- Records for this task:
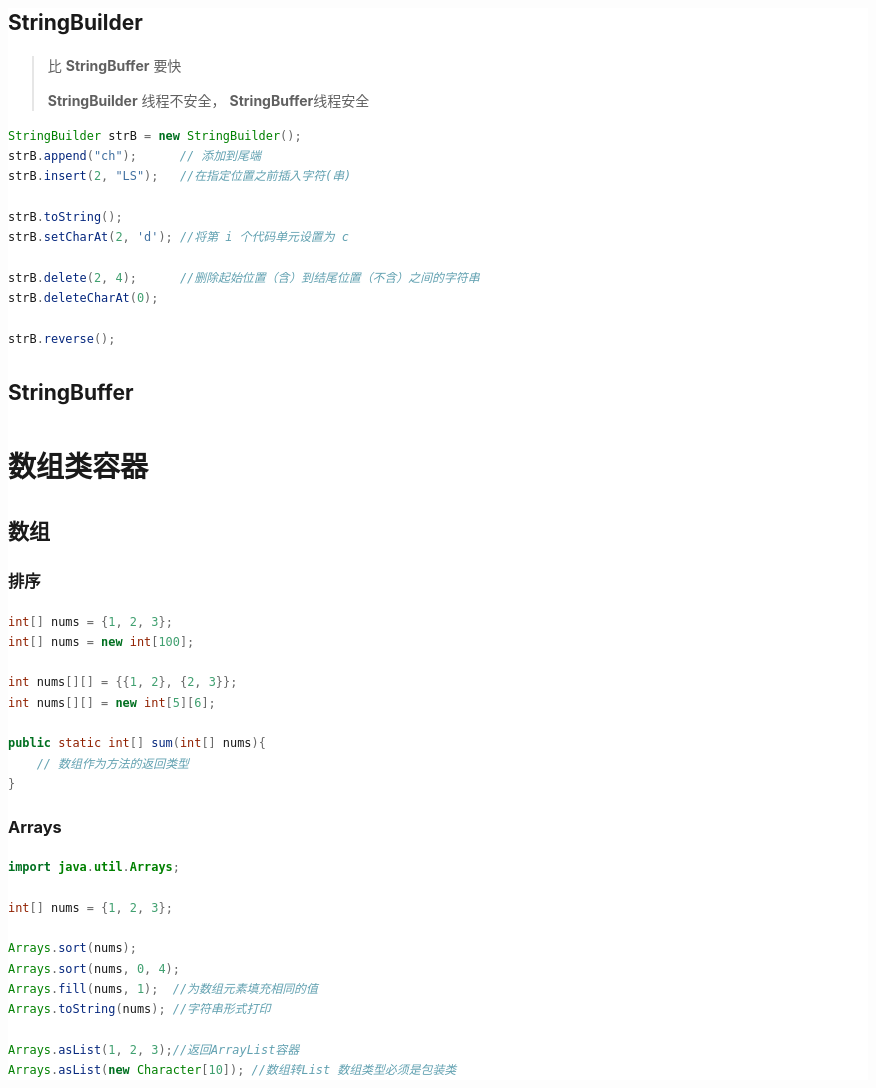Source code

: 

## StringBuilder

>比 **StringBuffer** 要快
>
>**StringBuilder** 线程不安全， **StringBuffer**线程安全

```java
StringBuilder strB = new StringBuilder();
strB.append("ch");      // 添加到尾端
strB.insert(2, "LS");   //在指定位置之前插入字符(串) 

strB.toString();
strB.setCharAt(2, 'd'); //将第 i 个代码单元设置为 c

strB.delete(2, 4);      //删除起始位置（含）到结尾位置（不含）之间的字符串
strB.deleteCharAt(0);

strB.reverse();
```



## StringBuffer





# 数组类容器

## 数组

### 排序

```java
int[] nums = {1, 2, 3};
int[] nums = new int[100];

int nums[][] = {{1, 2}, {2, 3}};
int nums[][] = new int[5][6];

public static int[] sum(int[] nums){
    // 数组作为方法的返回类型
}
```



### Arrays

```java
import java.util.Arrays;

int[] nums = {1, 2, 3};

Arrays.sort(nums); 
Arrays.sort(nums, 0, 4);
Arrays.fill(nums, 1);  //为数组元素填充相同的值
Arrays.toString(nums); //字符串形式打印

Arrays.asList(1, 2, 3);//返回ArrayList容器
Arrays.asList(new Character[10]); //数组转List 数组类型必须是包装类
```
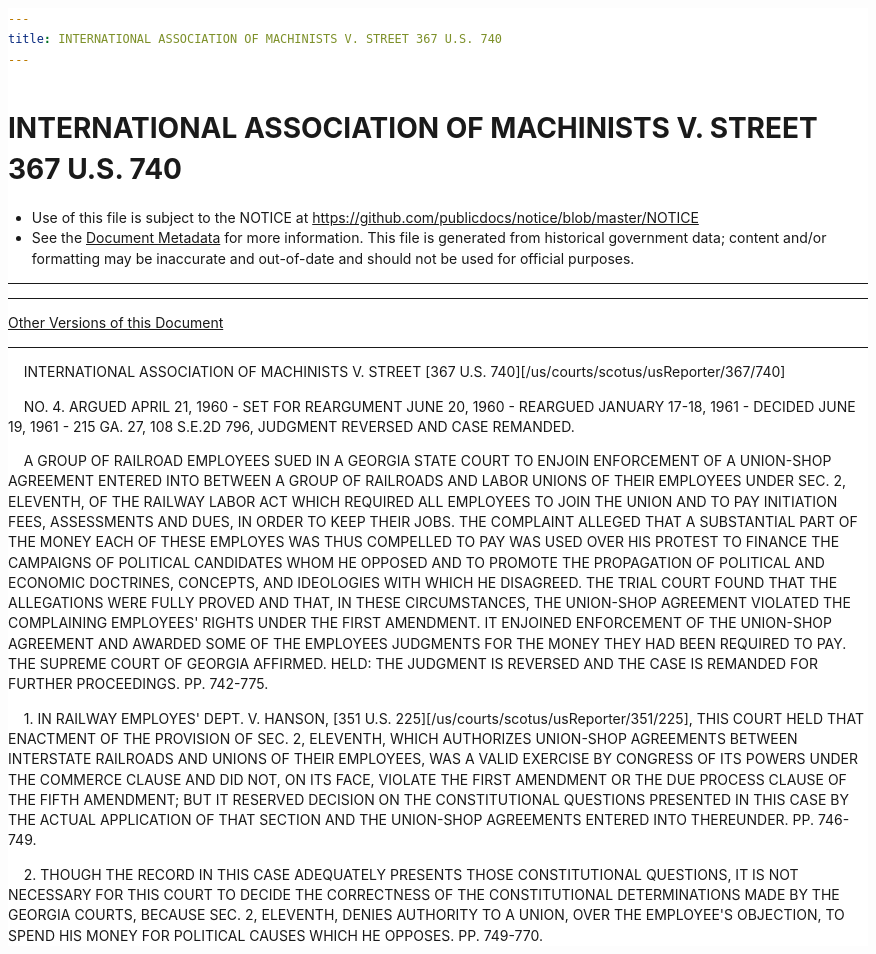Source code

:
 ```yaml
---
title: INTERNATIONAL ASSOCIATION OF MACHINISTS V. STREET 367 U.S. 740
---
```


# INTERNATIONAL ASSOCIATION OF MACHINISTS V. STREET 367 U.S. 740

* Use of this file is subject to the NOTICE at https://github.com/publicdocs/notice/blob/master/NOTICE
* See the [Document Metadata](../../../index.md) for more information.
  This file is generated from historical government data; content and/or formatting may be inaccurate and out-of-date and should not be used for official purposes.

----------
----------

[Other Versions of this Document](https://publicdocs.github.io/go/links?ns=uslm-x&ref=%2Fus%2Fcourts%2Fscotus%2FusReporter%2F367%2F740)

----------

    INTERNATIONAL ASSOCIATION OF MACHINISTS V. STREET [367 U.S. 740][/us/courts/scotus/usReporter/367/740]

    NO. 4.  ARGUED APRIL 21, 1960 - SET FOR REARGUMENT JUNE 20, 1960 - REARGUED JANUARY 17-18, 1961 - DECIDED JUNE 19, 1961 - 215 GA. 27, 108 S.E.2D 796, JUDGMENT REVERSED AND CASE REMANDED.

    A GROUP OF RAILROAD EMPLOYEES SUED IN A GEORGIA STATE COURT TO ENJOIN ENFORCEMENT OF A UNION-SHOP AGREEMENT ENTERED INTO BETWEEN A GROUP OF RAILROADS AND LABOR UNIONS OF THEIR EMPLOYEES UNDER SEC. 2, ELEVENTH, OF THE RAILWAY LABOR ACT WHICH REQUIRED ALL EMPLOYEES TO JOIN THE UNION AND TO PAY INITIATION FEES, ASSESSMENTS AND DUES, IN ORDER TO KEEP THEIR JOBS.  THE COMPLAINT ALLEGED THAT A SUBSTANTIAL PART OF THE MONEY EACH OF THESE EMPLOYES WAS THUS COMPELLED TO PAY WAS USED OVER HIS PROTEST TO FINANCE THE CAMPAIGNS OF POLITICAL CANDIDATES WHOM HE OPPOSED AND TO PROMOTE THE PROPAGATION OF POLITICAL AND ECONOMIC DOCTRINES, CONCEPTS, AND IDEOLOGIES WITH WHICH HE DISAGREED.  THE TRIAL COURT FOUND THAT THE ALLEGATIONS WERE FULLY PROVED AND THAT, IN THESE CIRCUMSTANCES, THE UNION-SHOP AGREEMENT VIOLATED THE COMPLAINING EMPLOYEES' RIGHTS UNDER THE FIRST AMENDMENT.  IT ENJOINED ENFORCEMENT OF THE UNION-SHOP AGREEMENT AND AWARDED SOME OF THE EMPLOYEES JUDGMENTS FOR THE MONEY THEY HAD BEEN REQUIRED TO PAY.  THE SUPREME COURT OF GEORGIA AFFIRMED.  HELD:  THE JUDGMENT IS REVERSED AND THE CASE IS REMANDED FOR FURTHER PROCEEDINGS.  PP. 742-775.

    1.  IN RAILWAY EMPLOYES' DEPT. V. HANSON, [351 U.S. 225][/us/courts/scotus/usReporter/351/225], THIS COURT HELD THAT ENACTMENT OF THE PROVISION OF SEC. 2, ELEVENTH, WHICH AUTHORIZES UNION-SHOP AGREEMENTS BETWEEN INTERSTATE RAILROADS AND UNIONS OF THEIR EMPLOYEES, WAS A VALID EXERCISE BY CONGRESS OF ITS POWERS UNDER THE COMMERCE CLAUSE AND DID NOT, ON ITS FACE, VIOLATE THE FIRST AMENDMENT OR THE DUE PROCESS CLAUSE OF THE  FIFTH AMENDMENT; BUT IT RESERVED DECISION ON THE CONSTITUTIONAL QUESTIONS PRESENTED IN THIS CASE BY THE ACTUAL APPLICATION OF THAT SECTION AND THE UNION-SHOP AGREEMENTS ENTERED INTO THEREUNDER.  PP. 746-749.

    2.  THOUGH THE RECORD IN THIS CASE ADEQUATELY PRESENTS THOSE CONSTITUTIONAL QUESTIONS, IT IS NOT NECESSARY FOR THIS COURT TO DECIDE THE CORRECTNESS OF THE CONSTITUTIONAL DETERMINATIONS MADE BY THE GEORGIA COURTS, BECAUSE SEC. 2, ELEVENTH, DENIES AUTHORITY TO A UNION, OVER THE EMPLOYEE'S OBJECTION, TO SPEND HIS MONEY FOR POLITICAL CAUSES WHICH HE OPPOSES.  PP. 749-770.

- What you have to do:
Find every line above that includes the word "StringBuffer", then state how many there are and nothing more.

- Answer space:
3